[Saved entries]
=====

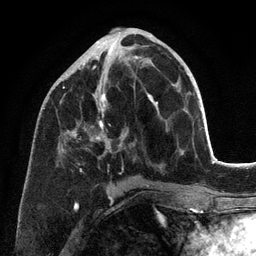
Breast MRI (dynamic contrast-enhanced), one axial slice. Slice 51 of 134 in the series (ordered by position). Cropped to one breast. Dynamic contrast-enhanced series, time point 2 of 6 at this slice position (early post-contrast). 3 T. TE 2.8 ms, TR 7.3 ms. 1.2 mm slice thickness. 256 × 256 image matrix, field of view 180 × 180 mm. Female patient.
Outlined on this slice (semi-automatic segmentation, software-assisted and operator-edited):
- enhancing-tissue mask used for the functional tumour volume (all voxels passing the contrast-enhancement thresholds inside the analysis volume; usually the tumour): bounding box (x1, y1, x2, y2) in pixels: (63, 41, 158, 197)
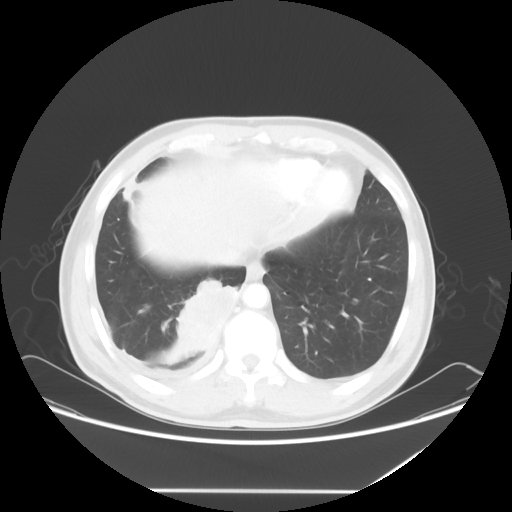
Chest CT, one axial slice; slice 15 of 60 in the series (ordered by position); lung window (W 1500 / L -600 HU); 512 × 512 image matrix. Patient: male, 48 years. From the clinical record (not read from this slice): clinical TNM (as recorded): T3 N3 M1a.
Annotated regions visible in this slice (bounding box drawn by a radiologist):
- lung tumour (recorded histology: squamous cell carcinoma): bounding box [x1, y1, x2, y2] px = [170, 265, 241, 357]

=====

§ WHAT YOU HAVE TO DO: From the line containing "- enhancing-tissue mask" through the final line of the records, write out each line exactly, and include no pictures.

§ SOLUTION TO THE EXERCISE:
- enhancing-tissue mask used for the functional tumour volume (all voxels passing the contrast-enhancement thresholds inside the analysis volume; usually the tumour): bounding box (x1, y1, x2, y2) in pixels: (63, 41, 158, 197)
Chest CT, one axial slice; slice 15 of 60 in the series (ordered by position); lung window (W 1500 / L -600 HU); 512 × 512 image matrix. Patient: male, 48 years. From the clinical record (not read from this slice): clinical TNM (as recorded): T3 N3 M1a.
Annotated regions visible in this slice (bounding box drawn by a radiologist):
- lung tumour (recorded histology: squamous cell carcinoma): bounding box [x1, y1, x2, y2] px = [170, 265, 241, 357]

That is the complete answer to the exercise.